Answer:
[tex]v_b=11.94\ m/s[/tex]
Step-by-step explanation:
Linear Momentum
The momentum of a system of masses m1,m2,m3... with speeds v1,v2,v3,... is given by
[tex]M=m_1v_1+m_2v_2+m_3v_3+...[/tex]
When some interactions take place into the system of masses with no external forces interferring, the total momentum is not changed, which means that if the new speeds are v1', v2', v3'... then:
[tex]m_1v_1+m_2v_2+m_3v_3+...=m_1v_1'+m_2v_2'+m_3v_3'+...[/tex]

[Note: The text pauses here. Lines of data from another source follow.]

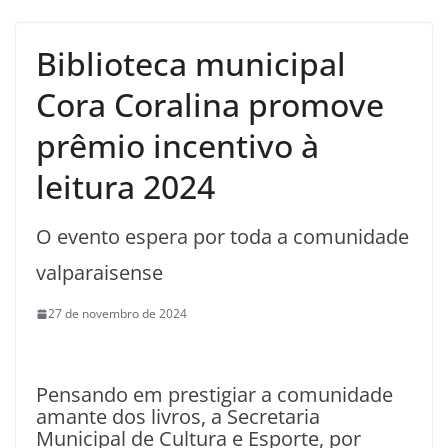
Biblioteca municipal
Cora Coralina promove
prêmio incentivo à
leitura 2024
O evento espera por toda a comunidade
valparaisense
27 de novembro de 2024
Pensando em prestigiar a comunidade
amante dos livros, a Secretaria
Municipal de Cultura e Esporte, por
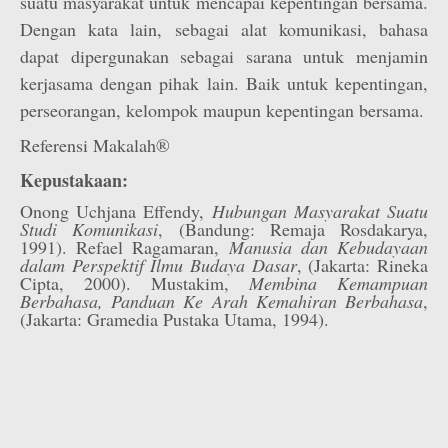
suatu masyarakat untuk mencapai kepentingan bersama.
Dengan kata lain, sebagai alat komunikasi, bahasa
dapat dipergunakan sebagai sarana untuk menjamin
kerjasama dengan pihak lain. Baik untuk kepentingan,
perseorangan, kelompok maupun kepentingan bersama.
Referensi Makalah®
Kepustakaan:
Onong Uchjana Effendy,
Hubungan Masyarakat Suatu
Studi Komunikasi
, (Bandung: Remaja Rosdakarya,
1991). Refael Ragamaran,
Manusia dan Kebudayaan
dalam Perspektif Ilmu Budaya Dasar
, (Jakarta: Rineka
Cipta, 2000). Mustakim,
Membina Kemampuan
Berbahasa, Panduan Ke Arah Kemahiran Berbahasa
,
(Jakarta: Gramedia Pustaka Utama, 1994).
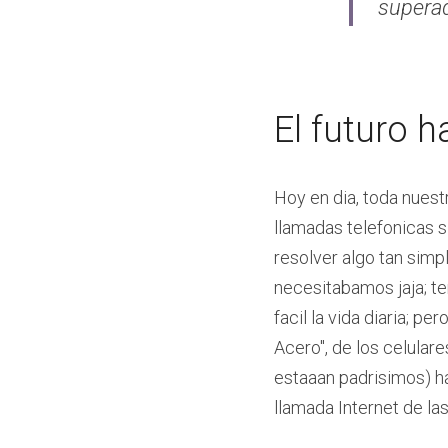
superad
El futuro h
Hoy en dia, toda nuestr
llamadas telefonicas s
resolver algo tan sim
necesitabamos jaja; t
facil la vida diaria; p
Acero", de los celular
estaaan padrisimos) ha
llamada Internet de las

The problem relates the story of Batman (m1=100kg) who is initially assumed at rest and lands on a boat with mass m2=580 kg initially moving at 14 m/s to the positive reference. When the collision takes place, both masses join and a common speed [tex]v_b[/tex] is achieved by the common mass. Applying the conservation of momentum, we have
[tex]m_1v_1+m_2v_2=(m_1+m_2)v_b[/tex]
Since [tex]v_1=0[/tex]
[tex]m_2v_2=(m_1+m_2)v_b[/tex]
Solving for [tex]v_b[/tex]
[tex]\displaystyle v_b=\frac{m_2v_2}{m_1+m_2}[/tex]
[tex]\displaystyle v_b=\frac{(580)(14)}{100+580}[/tex]
[tex]\boxed{v_b=11.94\ m/s}[/tex]